Technically, the free was there as Menzie was “not under immediate physical pressure”, as the Laws of the Game state, and had time and space to dispose of the ball. Frustratingly for Bombers fans, this rule is not often applied, while the non-free kick to Draper generally is. Draper would have been kicking to put the Dons three points up. Instead, they went 15 points behind.
The flow of the game had already changed. Alarmingly for the Bombers, at one stage in the third term, the Cats were +29 for possessions and +10 for tackles, +7 for contested ball and up 23-4 for marks.
Scott did not mince his words with a damning assessment of his players’ inability to arrest the slide.
“What I’m most disappointed about is that we lost momentum and then we lost our composure,” Scott said.
“We couldn’t regain the momentum. We couldn’t stabilise the game.
“Things go against you in games of footy all the time … as frustrating as it is there’s nothing you can do about it. The only thing you can do is control your response to it. And our response tonight was really disappointing.

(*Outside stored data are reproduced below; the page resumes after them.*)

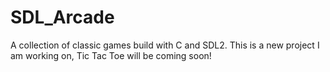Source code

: # SDL_Arcade
A collection of classic games build with C and SDL2. This is a new project I am working on, Tic Tac Toe will be coming soon!
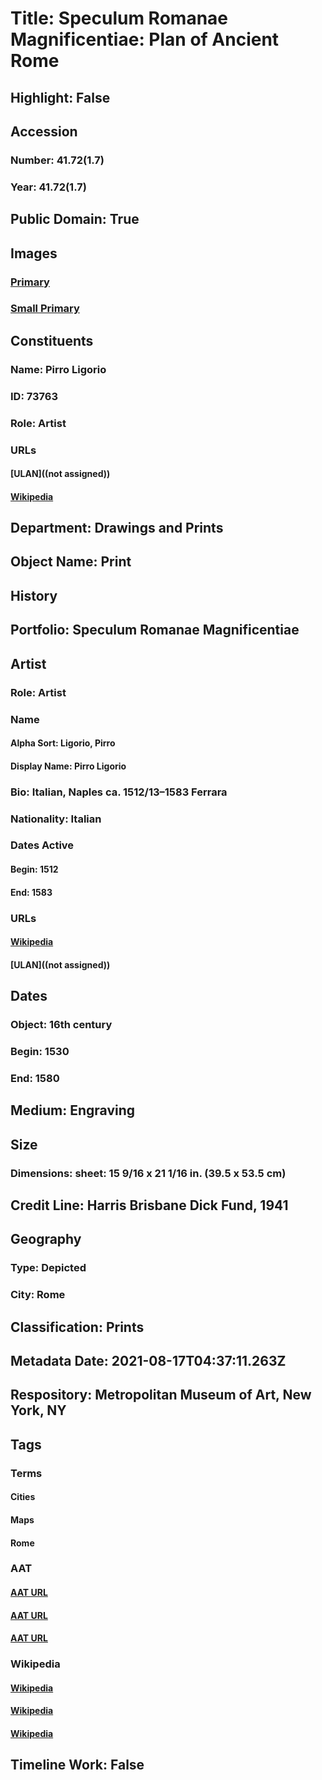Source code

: # Title: Speculum Romanae Magnificentiae: Plan of Ancient Rome
## Highlight: False
## Accession
### Number: 41.72(1.7)
### Year: 41.72(1.7)
## Public Domain: True
## Images
### [Primary](https://images.metmuseum.org/CRDImages/dp/original/DP870386.jpg)
### [Small Primary](https://images.metmuseum.org/CRDImages/dp/web-large/DP870386.jpg)
## Constituents
### Name: Pirro Ligorio
### ID: 73763
### Role: Artist
### URLs
#### [ULAN]((not assigned))
#### [Wikipedia](https://www.wikidata.org/wiki/Q736090)
## Department: Drawings and Prints
## Object Name: Print
## History
## Portfolio: Speculum Romanae Magnificentiae
## Artist
### Role: Artist
### Name
#### Alpha Sort: Ligorio, Pirro
#### Display Name: Pirro Ligorio
### Bio: Italian, Naples ca. 1512/13–1583 Ferrara
### Nationality: Italian
### Dates Active
#### Begin: 1512
#### End: 1583
### URLs
#### [Wikipedia](https://www.wikidata.org/wiki/Q736090)
#### [ULAN]((not assigned))
## Dates
### Object: 16th century
### Begin: 1530
### End: 1580
## Medium: Engraving
## Size
### Dimensions: sheet: 15 9/16 x 21 1/16 in. (39.5 x 53.5 cm)
## Credit Line: Harris Brisbane Dick Fund, 1941
## Geography
### Type: Depicted
### City: Rome
## Classification: Prints
## Metadata Date: 2021-08-17T04:37:11.263Z
## Respository: Metropolitan Museum of Art, New York, NY
## Tags
### Terms
#### Cities
#### Maps
#### Rome
### AAT
#### [AAT URL](http://vocab.getty.edu/page/aat/300008389)
#### [AAT URL](http://vocab.getty.edu/page/aat/300028094)
#### [AAT URL](http://vocab.getty.edu/page/tgn/7000874)
### Wikipedia
#### [Wikipedia]()
#### [Wikipedia]()
#### [Wikipedia]()
## Timeline Work: False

“Now that’s a step back in that area for us, which has been really good so far this year. So our ability to regain composure after losing momentum in the third quarter compounded it and made it worse.”
Clubs rely on their on-field leaders to identify the shift in the game and stop the bleeding. Scott did not name names, sheeting the blame to the team rather than his senior stars, but skipper Zach Merrett, whose leadership has been feted this year, and vice-captain Andy McGrath were both much quieter after half-time.
“Whatever happens, whether it’s good, whether it’s bad, you’ve got to keep level and keep competing,” Scott said.
“I thought we set the game up really well in the first half, I thought we had ample opportunity to be a lot further in front than we were at half-time. And then in a short period of time in the third quarter we lost momentum and, to a certain extent, dropped our bundle.”
The call to play both Draper and Todd Goldstein in the wet raised eyebrows. They won the clearance count by eight, but scores from stoppage were dead even. Scott said playing two rucks did not hurt his side. It could be argued it did not help them either, as Sam De Koning and Mark Blicavs were far more effective around the ground.
Again of concern was their inefficiency inside their forward 50. For the third time in as many games against a finals contender, they had more entries and lost. As they did against Carlton, they managed only nine goals from 60 entries. It remains an “RFI” (room for improvement), Redman said.
It was at this stage of last season the Bombers lost their way. History is threatening to repeat.